Weak links in organisations are the primary contributors to the increasingly dynamic threat landscape, stated a Cisco Midyear Security report released today. These weak links, which could be outdated software, bad code, abandoned digital properties, or user errors, contribute to the adversary’s ability to exploit vulnerabilities with methods such as DNS queries, exploit kits, amplification attacks, point-of-sale (POS) system compromise, malvertising, ransomware, infiltration of encryption protocols, social engineering and “life event” spam.
The report also shows that focus on only high-profile vulnerabilities rather than on high-impact, common and stealthy threats puts these organisations at greater risk. By proliferating attacks against low-profile legacy applications and infrastructure with known weaknesses, malicious actors are able to escape detection as security teams focus instead on boldface vulnerabilities, such as Heartbleed.
Researchers closely examined 16 large multinational organisations, who, as of 2013, collectively controlled over $4 trillion in assets with revenues in excess of $300 billion. This analysis yielded three compelling security insights tying enterprises to malicious traffic, “Nearly 94% of customer networks observed in 2014 have been identified as having traffic going to websites that host malware. Specifically, issuing DNS requests for hostnames where the IP address to which the hostname resolves is reported to be associated with the distribution of Palevo, SpyEye, and Zeus malware families that incorporate man-in-the-browser (MiTB) functionality.”
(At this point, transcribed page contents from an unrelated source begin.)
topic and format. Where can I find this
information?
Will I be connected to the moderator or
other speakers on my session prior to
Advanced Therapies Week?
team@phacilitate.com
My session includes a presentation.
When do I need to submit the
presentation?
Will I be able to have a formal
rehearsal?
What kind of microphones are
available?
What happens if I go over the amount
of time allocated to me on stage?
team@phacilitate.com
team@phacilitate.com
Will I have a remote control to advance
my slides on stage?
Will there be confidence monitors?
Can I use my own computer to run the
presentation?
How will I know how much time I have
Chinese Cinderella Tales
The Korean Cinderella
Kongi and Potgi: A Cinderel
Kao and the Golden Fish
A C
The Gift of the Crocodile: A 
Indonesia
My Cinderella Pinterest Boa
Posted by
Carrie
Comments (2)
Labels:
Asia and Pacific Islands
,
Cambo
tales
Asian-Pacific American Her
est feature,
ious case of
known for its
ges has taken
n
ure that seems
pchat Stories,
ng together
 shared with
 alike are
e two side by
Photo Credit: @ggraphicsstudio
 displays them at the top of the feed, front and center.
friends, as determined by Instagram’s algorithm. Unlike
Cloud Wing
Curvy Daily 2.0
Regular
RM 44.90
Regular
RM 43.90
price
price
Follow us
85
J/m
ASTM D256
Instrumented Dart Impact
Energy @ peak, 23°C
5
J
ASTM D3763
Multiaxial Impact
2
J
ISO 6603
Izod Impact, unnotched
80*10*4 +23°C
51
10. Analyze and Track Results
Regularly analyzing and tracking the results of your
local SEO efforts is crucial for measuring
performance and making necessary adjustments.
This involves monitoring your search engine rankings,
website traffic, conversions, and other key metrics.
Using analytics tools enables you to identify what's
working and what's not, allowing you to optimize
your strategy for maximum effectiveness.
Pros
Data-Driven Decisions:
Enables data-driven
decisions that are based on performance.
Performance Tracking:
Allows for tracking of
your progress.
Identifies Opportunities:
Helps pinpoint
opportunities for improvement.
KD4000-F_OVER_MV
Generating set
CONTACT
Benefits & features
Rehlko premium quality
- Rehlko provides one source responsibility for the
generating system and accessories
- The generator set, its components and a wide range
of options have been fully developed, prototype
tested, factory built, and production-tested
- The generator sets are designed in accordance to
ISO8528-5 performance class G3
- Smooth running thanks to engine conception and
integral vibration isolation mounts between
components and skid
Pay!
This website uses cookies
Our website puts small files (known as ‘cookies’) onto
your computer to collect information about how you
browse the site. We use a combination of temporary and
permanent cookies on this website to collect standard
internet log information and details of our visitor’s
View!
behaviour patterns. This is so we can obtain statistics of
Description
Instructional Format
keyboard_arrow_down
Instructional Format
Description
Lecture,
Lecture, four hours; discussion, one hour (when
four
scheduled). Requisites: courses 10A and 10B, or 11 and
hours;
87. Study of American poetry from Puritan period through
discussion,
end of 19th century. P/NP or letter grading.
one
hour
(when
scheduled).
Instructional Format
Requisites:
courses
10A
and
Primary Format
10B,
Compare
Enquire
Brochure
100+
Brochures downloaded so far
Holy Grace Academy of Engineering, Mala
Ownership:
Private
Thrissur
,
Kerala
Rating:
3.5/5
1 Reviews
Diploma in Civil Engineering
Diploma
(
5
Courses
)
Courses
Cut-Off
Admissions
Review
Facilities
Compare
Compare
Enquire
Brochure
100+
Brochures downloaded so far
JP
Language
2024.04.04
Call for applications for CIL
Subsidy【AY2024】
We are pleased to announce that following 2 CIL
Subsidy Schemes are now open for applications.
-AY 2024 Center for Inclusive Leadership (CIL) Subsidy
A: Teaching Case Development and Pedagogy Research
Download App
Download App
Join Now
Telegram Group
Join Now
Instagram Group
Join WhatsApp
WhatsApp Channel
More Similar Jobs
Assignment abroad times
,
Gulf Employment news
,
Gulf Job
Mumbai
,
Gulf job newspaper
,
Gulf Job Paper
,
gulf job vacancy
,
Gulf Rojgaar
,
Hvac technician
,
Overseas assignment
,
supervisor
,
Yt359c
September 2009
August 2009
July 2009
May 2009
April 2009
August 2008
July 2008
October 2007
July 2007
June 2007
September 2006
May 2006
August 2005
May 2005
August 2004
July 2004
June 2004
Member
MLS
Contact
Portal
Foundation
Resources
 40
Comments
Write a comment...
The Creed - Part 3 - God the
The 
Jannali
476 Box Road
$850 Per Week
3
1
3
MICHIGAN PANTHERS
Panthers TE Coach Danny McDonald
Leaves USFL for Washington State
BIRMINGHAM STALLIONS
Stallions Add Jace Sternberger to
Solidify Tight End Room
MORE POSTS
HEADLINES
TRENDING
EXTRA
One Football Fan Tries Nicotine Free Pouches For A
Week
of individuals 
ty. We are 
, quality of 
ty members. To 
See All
Secondly, about 70% of networks were identified as issuing DNS queries for Dynamic DNS Domains. This shows evidence of networks misused or compromised with botnets using DDNS to alter their IP address to avoid detection/blacklist. Few legitimate outbound connection attempts from enterprises would seek dynamic DNS domains apart from outbound C&C callbacks looking to disguise the location of their botnet.
Lastly, about 44% of customer networks observed in 2014 have been identified as issuing DNS requests for sites and domains with devices that provide encrypted channel services, used by malicious actors to cover their tracks by exfiltrating data using encrypted channels to avoid detection like VPN, SSH, SFTP, FTP, and FTPS.
According to Cisco, the number of exploit kits has dropped by 87% since the alleged creator of the widely popular Blackhole exploit kit was arrested last year.
Java continues its dubious distinction as the programming language most exploited by malicious actors. Cisco security researchers found that Java exploits rose to 93% of all indicators of compromise (IOCs) as of May 2014, following a high point of 91% of IOCs in November 2013 as reported in the Cisco 2014 Annual Security Report.
The report further explained that for the first half of 2014, the pharmaceutical and chemical industry, a high-profit vertical, has once again been placed in the top three high-risk verticals for web malware encounters. Media and publishing led the industry verticals posting nearly four times the median web malware encounters, and aviation slid into third place with over twice the median web malware encounters globally. The top most affected verticals by region were media and publishing in the Americas; food and beverage in EMEAR (Africa, Europe and the Middle East) and insurance in APJC (Asia-Pacific, China, Japan and India).